Il importe peu que la lettre de licenciement ne cite pas nommément la victime des agissements reprochés à Monsieur Z, dès lors que le motif de la rupture est précisément énoncé et qu’il est vérifiable par les éléments objectifs versés aux débats.
L’employeur ne pouvait laisser perdurer une situation qui compromettait la sécurité ainsi que la santé de ses salariés et qui entretenait un climat rigoureusement contraire aux intérêts de l’entreprise et de son personnel.
Monsieur Z pouvait d’autant moins ignorer la gravité de la situation, que le Règlement intérieur qu’il produit rappelle en son article 3-11 les sanctions attachées aux agissements de nature à caractériser un harcèlement moral et qu’en vertu des dispositions de l’article L 4122-1 du Code du travail, il était lui-même tenu d’une obligation de sécurité qui lui imposait 'de prendre soin de sa santé et de sa sécurité ainsi que de celles des autres personnes concernées par ses actes ou ses omissions au travail (…)'.
Nonobstant l’ancienneté dont se prévaut Monsieur Z et une fiche d’évaluation qui n’est pas contemporaine du licenciement puisqu’elle date du 8 février 2007, les agissements reprochés caractérisent une faute d’une telle gravité qu’elle justifiait son éviction immédiate de l’entreprise, sans préavis ni indemnité de licenciement.

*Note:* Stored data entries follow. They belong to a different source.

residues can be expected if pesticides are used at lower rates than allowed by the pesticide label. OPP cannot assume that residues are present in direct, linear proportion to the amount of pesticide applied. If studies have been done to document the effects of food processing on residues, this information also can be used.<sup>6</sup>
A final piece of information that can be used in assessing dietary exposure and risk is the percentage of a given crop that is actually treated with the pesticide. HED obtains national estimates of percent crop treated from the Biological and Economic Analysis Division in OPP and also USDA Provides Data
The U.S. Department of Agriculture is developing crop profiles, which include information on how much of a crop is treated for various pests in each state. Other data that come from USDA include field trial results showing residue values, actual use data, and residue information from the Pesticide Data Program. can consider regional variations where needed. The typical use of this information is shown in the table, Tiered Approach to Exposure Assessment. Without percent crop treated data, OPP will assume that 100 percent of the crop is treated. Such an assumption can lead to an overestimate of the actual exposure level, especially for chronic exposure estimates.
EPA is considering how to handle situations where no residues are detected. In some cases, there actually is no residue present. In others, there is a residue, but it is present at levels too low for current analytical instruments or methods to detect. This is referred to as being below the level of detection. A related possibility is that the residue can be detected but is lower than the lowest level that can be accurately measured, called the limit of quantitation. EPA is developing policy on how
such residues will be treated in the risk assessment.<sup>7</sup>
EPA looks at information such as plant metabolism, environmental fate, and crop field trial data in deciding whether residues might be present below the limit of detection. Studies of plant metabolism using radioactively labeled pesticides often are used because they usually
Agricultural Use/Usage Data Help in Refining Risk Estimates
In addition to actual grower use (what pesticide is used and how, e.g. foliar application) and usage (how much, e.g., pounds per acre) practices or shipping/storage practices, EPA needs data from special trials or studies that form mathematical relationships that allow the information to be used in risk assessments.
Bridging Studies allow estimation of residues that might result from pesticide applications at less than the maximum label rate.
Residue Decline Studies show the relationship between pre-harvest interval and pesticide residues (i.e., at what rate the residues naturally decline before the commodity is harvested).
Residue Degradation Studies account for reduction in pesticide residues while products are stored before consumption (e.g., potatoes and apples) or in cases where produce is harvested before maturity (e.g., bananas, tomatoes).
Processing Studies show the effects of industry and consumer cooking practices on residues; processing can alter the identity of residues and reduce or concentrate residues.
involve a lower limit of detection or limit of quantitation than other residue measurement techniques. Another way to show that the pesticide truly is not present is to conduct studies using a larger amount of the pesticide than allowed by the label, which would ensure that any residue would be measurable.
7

C’est donc à tort que les premiers juges ont condamné la Société DARTY au paiement des indemnités de rupture ainsi qu’au paiement du salaire correspondant à la période de mise à pied conservatoire.

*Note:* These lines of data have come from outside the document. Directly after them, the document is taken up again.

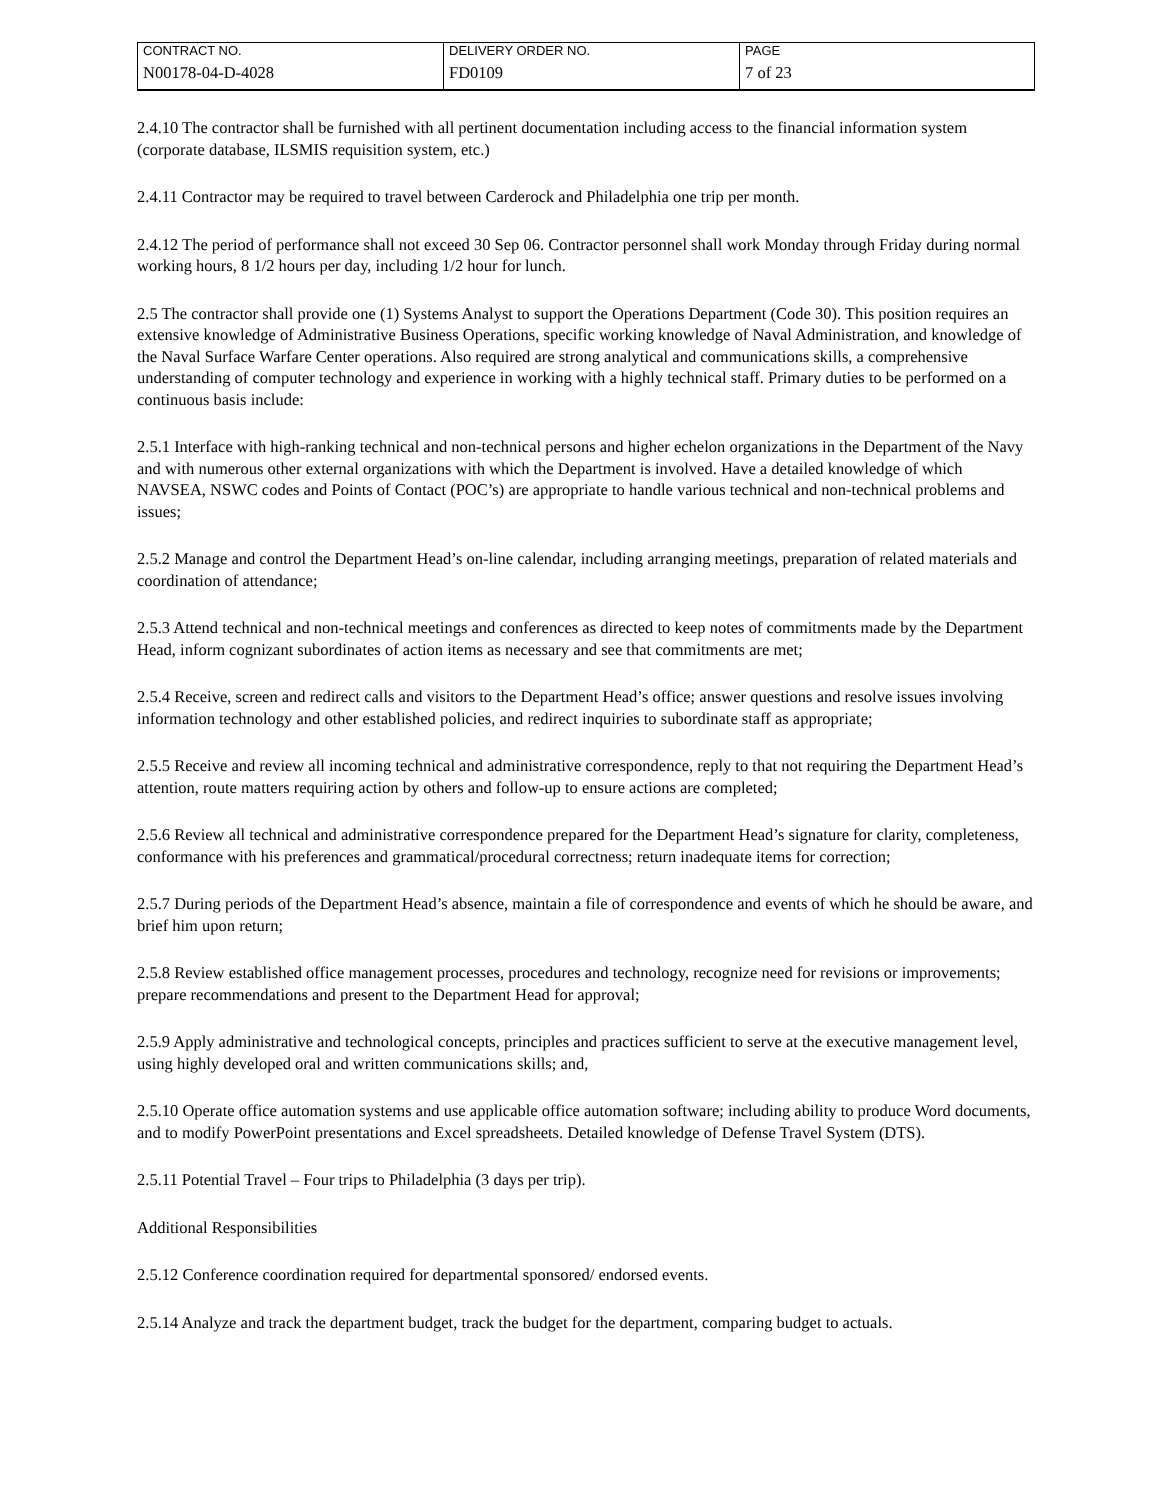| CONTRACT NO. | DELIVERY ORDER NO. | PAGE |
| N00178-04-D-4028 | FD0109 | 7 of 23 |
2.4.10 The contractor shall be furnished with all pertinent documentation including access to the financial information system (corporate database, ILSMIS requisition system, etc.)
2.4.11 Contractor may be required to travel between Carderock and Philadelphia one trip per month.
2.4.12 The period of performance shall not exceed 30 Sep 06. Contractor personnel shall work Monday through Friday during normal working hours, 8 1/2 hours per day, including 1/2 hour for lunch.
2.5 The contractor shall provide one (1) Systems Analyst to support the Operations Department (Code 30). This position requires an extensive knowledge of Administrative Business Operations, specific working knowledge of Naval Administration, and knowledge of the Naval Surface Warfare Center operations. Also required are strong analytical and communications skills, a comprehensive understanding of computer technology and experience in working with a highly technical staff. Primary duties to be performed on a continuous basis include:
2.5.1 Interface with high-ranking technical and non-technical persons and higher echelon organizations in the Department of the Navy and with numerous other external organizations with which the Department is involved. Have a detailed knowledge of which NAVSEA, NSWC codes and Points of Contact (POC’s) are appropriate to handle various technical and non-technical problems and issues;
2.5.2 Manage and control the Department Head’s on-line calendar, including arranging meetings, preparation of related materials and coordination of attendance;
2.5.3 Attend technical and non-technical meetings and conferences as directed to keep notes of commitments made by the Department Head, inform cognizant subordinates of action items as necessary and see that commitments are met;
2.5.4 Receive, screen and redirect calls and visitors to the Department Head’s office; answer questions and resolve issues involving information technology and other established policies, and redirect inquiries to subordinate staff as appropriate;
2.5.5 Receive and review all incoming technical and administrative correspondence, reply to that not requiring the Department Head’s attention, route matters requiring action by others and follow-up to ensure actions are completed;
2.5.6 Review all technical and administrative correspondence prepared for the Department Head’s signature for clarity, completeness, conformance with his preferences and grammatical/procedural correctness; return inadequate items for correction;
2.5.7 During periods of the Department Head’s absence, maintain a file of correspondence and events of which he should be aware, and brief him upon return;
2.5.8 Review established office management processes, procedures and technology, recognize need for revisions or improvements; prepare recommendations and present to the Department Head for approval;
2.5.9 Apply administrative and technological concepts, principles and practices sufficient to serve at the executive management level, using highly developed oral and written communications skills; and,
2.5.10 Operate office automation systems and use applicable office automation software; including ability to produce Word documents, and to modify PowerPoint presentations and Excel spreadsheets. Detailed knowledge of Defense Travel System (DTS).
2.5.11 Potential Travel – Four trips to Philadelphia (3 days per trip).
Additional Responsibilities
2.5.12 Conference coordination required for departmental sponsored/ endorsed events.
2.5.14 Analyze and track the department budget, track the budget for the department, comparing budget to actuals.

C’est également à tort que le Conseil de prud’hommes a condamné la Société DARTY à payer à Monsieur Z des dommages-intérêts en réparation du caractère vexatoire de la procédure de licenciement, alors que celle-ci est parfaitement justifiée au regard des faits susvisés et qu’il n’est pas établi que la procédure et les droits du salarié aient été méconnus à un titre quelconque.
Le jugement entrepris sera infirmé de ces chefs et Monsieur Z sera débouté de ses demandes.

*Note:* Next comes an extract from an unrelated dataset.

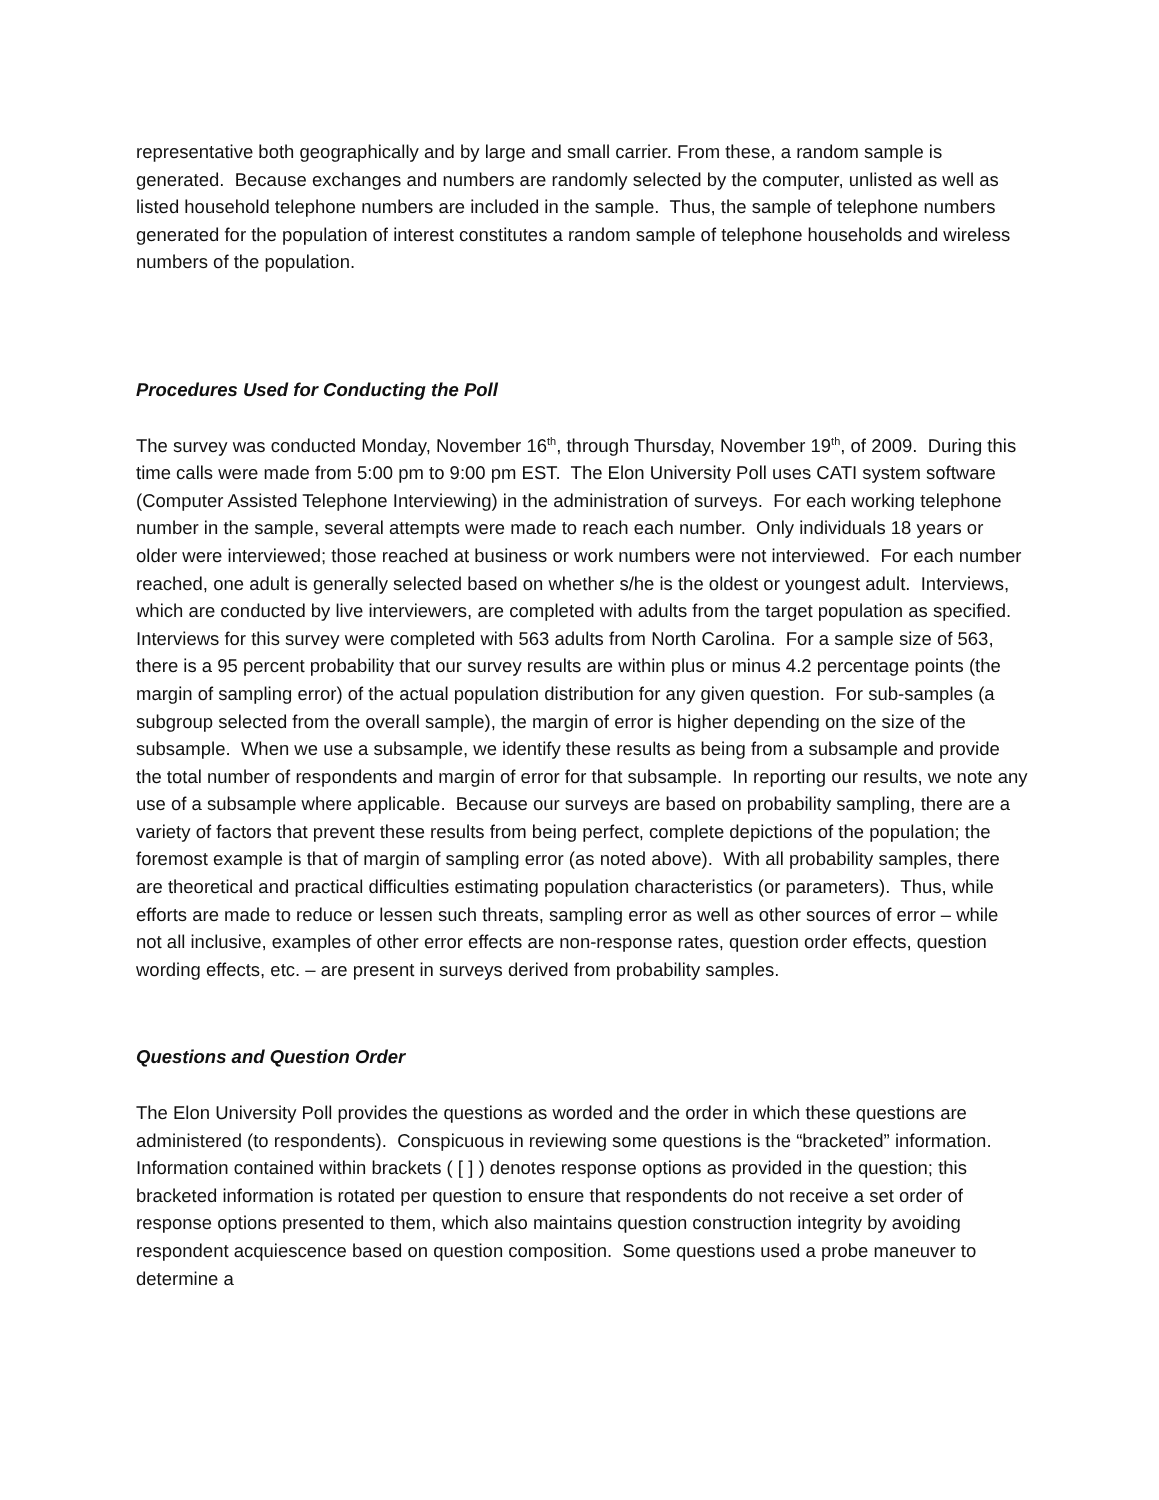representative both geographically and by large and small carrier. From these, a random sample is generated. Because exchanges and numbers are randomly selected by the computer, unlisted as well as listed household telephone numbers are included in the sample. Thus, the sample of telephone numbers generated for the population of interest constitutes a random sample of telephone households and wireless numbers of the population.
Procedures Used for Conducting the Poll
The survey was conducted Monday, November 16<sup>th</sup>, through Thursday, November 19<sup>th</sup>, of 2009. During this time calls were made from 5:00 pm to 9:00 pm EST. The Elon University Poll uses CATI system software (Computer Assisted Telephone Interviewing) in the administration of surveys. For each working telephone number in the sample, several attempts were made to reach each number. Only individuals 18 years or older were interviewed; those reached at business or work numbers were not interviewed. For each number reached, one adult is generally selected based on whether s/he is the oldest or youngest adult. Interviews, which are conducted by live interviewers, are completed with adults from the target population as specified. Interviews for this survey were completed with 563 adults from North Carolina. For a sample size of 563, there is a 95 percent probability that our survey results are within plus or minus 4.2 percentage points (the margin of sampling error) of the actual population distribution for any given question. For sub-samples (a subgroup selected from the overall sample), the margin of error is higher depending on the size of the subsample. When we use a subsample, we identify these results as being from a subsample and provide the total number of respondents and margin of error for that subsample. In reporting our results, we note any use of a subsample where applicable. Because our surveys are based on probability sampling, there are a variety of factors that prevent these results from being perfect, complete depictions of the population; the foremost example is that of margin of sampling error (as noted above). With all probability samples, there are theoretical and practical difficulties estimating population characteristics (or parameters). Thus, while efforts are made to reduce or lessen such threats, sampling error as well as other sources of error – while not all inclusive, examples of other error effects are non-response rates, question order effects, question wording effects, etc. – are present in surveys derived from probability samples.
Questions and Question Order
The Elon University Poll provides the questions as worded and the order in which these questions are administered (to respondents). Conspicuous in reviewing some questions is the “bracketed” information. Information contained within brackets ( [ ] ) denotes response options as provided in the question; this bracketed information is rotated per question to ensure that respondents do not receive a set order of response options presented to them, which also maintains question construction integrity by avoiding respondent acquiescence based on question composition. Some questions used a probe maneuver to determine a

3- Sur la demande relative à la prime de fin d’année:
Monsieur Z ne produit aucun élément de nature à démontrer qu’une prime de fin d’année lui soit due prorata temporis alors qu’il se borne à indiquer, sans d’ailleurs produire les bulletins de salaire correspondants, qu’une prime lui était versée en fin d’année.
Dès lors qu’il n’était pas présent dans l’entreprise durant la période présumée de paiement de la prime litigieuse pour l’avoir quittée de manière anticipée du seul fait de son comportement fautif, aucune prime de fin d’année ne lui est due et c’est à tort que les premiers juges ont fait droit à la demande.
Le jugement sera donc également infirmé de ce chef et Monsieur Z sera débouté de sa demande.
4- Sur les dépens et frais irrépétibles:
Monsieur Z, partie perdante, sera condamné aux dépens de première instance et d’appel.
Au vu des circonstances de l’espèce, aucune raison ne justifie qu’il soit fait exception à l’application des dispositions de l’article 700 du Code de procédure civile et Monsieur Z sera en conséquence condamné à payer à la Société DARTY la somme de 1.000 € sur le fondement des dispositions de l’article 700 du Code de procédure civile.
PAR CES MOTIFS
ORDONNE la jonction des instances enrôlées sous les numéros 12/03596 et 12/03666 ;
INFIRME le jugement déféré ;
DEBOUTE Monsieur E Z de toutes ses demandes ;
CONDAMNE Monsieur E Z à payer à la Société DARTY NORD la somme de Mille Euros (1.000 €) sur le fondement des dispositions de l’article 700 du Code de procédure civile ;
CONDAMNE Monsieur E Z aux dépens de première instance et d’appel.